◆ **SUPPLIED PASSAGE**:
If you try to compare DataFrames with different indexes using the equality comparison operator ==
, you will raise the ValueError: Can only compare identically-labeled DataFrame objects. You can solve this error by using equals instead of ==.
For example, df1.equals(df2)
, which ignores the indexes.
Alternatively, you can use reset_index
to reset the indexes back to the default 0, 1, 2, ...
For example, df1.reset_index(drop=True).equals(df2.reset_index(drop=True))
.
This tutorial will go through the error find detail and how to solve it with code examples.
ValueError: Can only compare identically-labeled DataFrame objects
In Python, a value is a piece of information stored within a particular object. We will encounter a ValueError in Python when using a built-in operation or function that receives an argument that is the right type but an inappropriate value. The data we want to compare is the correct type, DataFrame, but the DataFrames have the inappropriate indexes for comparison.

◆ **PROBLEM STATEMENT**: Write the next part of the tutorial on the pandas comparison error, starting right after its final sentence. The material after this is unrelated to the tutorial on the pandas comparison error.

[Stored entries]

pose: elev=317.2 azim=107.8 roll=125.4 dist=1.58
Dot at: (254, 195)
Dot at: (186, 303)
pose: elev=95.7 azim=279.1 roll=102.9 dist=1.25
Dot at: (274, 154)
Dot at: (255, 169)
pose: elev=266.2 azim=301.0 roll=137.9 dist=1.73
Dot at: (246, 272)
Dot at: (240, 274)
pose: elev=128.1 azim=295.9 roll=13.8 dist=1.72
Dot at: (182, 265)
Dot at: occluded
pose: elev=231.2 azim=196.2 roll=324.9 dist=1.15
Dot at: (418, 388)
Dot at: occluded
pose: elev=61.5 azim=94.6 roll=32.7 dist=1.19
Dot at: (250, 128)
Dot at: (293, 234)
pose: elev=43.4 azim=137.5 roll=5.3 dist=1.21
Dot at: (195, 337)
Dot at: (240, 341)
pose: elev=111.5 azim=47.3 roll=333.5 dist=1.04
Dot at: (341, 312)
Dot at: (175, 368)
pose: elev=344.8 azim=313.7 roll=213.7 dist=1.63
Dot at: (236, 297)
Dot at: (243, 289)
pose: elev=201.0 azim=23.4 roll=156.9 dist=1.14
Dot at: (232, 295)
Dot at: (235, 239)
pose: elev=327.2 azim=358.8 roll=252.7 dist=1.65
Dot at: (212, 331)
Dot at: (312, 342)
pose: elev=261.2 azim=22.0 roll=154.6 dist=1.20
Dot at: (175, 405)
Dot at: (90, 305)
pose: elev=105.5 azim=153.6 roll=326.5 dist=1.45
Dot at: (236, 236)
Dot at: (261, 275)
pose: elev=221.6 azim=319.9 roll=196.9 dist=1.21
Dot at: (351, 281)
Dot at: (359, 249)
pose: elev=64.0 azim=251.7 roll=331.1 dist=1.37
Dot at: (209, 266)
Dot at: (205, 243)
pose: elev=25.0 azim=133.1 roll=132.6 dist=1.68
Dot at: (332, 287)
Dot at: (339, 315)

◆ **REPLY TO THE TASK**:
Example
Let’s look at an example of two DataFrames that we want to compare. Each DataFrame contains the bodyweight and maximum bench presses in kilograms for six lifters. The indexes for the two DataFrames are different.
import pandas as pd df1 = pd.DataFrame({'Bodyweight (kg)':[76,84, 93,106, 120, 56], 'Bench press (kg)':[135, 150, 170, 140, 180, 155]}, index = ['lifter_1', 'lifter_2', 'lifter_3', 'lifter_4', 'lifter_5', 'lifter_6']) df2 = pd.DataFrame({'Bodyweight (kg)':[76,84, 93,106, 120, 56], 'Bench press (kg)':[145, 120, 180, 220, 175, 110]}, index = ['lifter_A', 'lifter_B', 'lifter_C', 'lifter_D', 'lifter_E', 'lifter_F']) print(df1) print(df2)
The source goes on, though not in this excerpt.